Page MenuHomePhabricator

Anycast: consistent ICMP packet too big routing
Open, LowPublic

Description

Creating a dedicated task from T253666#6166521

Related: we have the issue of ICMP Packet-Too-Big routing: AFAIK Juniper doesn't even try to route a PTB from an intermediate router to the same server as the primary traffic it was referencing. This probably isn't a major issue for the authdns case, because (a) the client recursors should mostly be on server (rather than eyeball) networks with full MTU + (b) the overwhelming majority of all traffic is UDP with small-enough packet sizes to fit any reasonable network. However, it would be nice to be correct for edge cases like recursors in eyeball networks with MTU problems, and future-proof against increasing TCP usage in the future (for cookie init and other blind-injection-avoidance, and also DoTLS and future DNSSEC packet size increases). Cloudflare's generic answer to this problem has been https://github.com/cloudflare/pmtud , but there might be different and/or simpler approaches we want to try as well.

Event Timeline

ayounsi created this task.
Restricted Application added a subscriber: Aklapper. · View Herald Transcript

pmtud send the packets to the broadcast MAC address, which mean it only works within the same subnet. While we have hosts on different subnets (rows) in the core DCs.
However, and slightly related to what is discussed in https://github.com/cloudflare/pmtud/pull/3 it might be possible to forward the packet to a multicast address instead (or kafka). With the proper safeguards so we don't create a loop.

Juniper opened Enhancement Request ER-081995 to address it.
Not sure that will be useful to us by the time it's implemented, but at least it could help people in the future.

Some notes from last week's IRC chat:

  • It would be useful to count the ICMP PTB messages we received (regardless of if they arrive on the correct server or not) so we know
    • How much it's impacting us.
    • How to fine tune the MTU.
    • Unfortunately, "the standard linux snmp stats counters only give the ICMP Type, but not the subcode"
    • As a workaround have an iptables rule with a matching prometheus-exporter even though overkill. Or a tcpdump exporter/wrapper too.
  • Cloudflare's pmtud requires all the real servers to be in the same vlan (broadcast)
    • This one might be a good alternative as it uses IPIP encapsulation (unicast)

In case it is useful: a lighter weight (but one that we have to maintain ourselves) solution for prometheus would be to use node-exporter's textfile collector to periodically export the iptables counters for said rules

Thanks @ayounsi, That exaring project looks to be a fairly sensible approach alright, albeit fairly new. Might be worth testing out.

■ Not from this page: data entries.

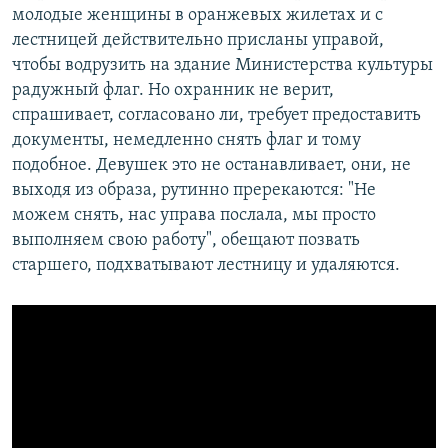
молодые женщины в оранжевых жилетах и с
лестницей действительно присланы управой,
чтобы водрузить на здание Министерства культуры
радужный флаг. Но охранник не верит,
спрашивает, согласовано ли, требует предоставить
документы, немедленно снять флаг и тому
подобное. Девушек это не останавливает, они, не
выходя из образа, рутинно пререкаются: "Не
можем снять, нас управа послала, мы просто
выполняем свою работу", обещают позвать
старшего, подхватывают лестницу и удаляются.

I note our NS seem to use ENDS payload size of 1024? Which is fairly conservative, and probably ensures we dodge a lot of potential MTU blackholes. We could consider clamping TCP responses with a similarly low MSS, to try to minimize problems (bear in mind many networks block ICMP so PMTUd isn't always going to work, even if we can ensure these packets get to the right box). While inefficient the number of large DNS responses is currently quite low, so proportionally this should remain a small amount of traffic.

But firstly I think the suggestion to measure how much of this we see makes sense. My gut feeling is that an iptables rule will be more performant than anything with tcpdump, but I've not looked into it.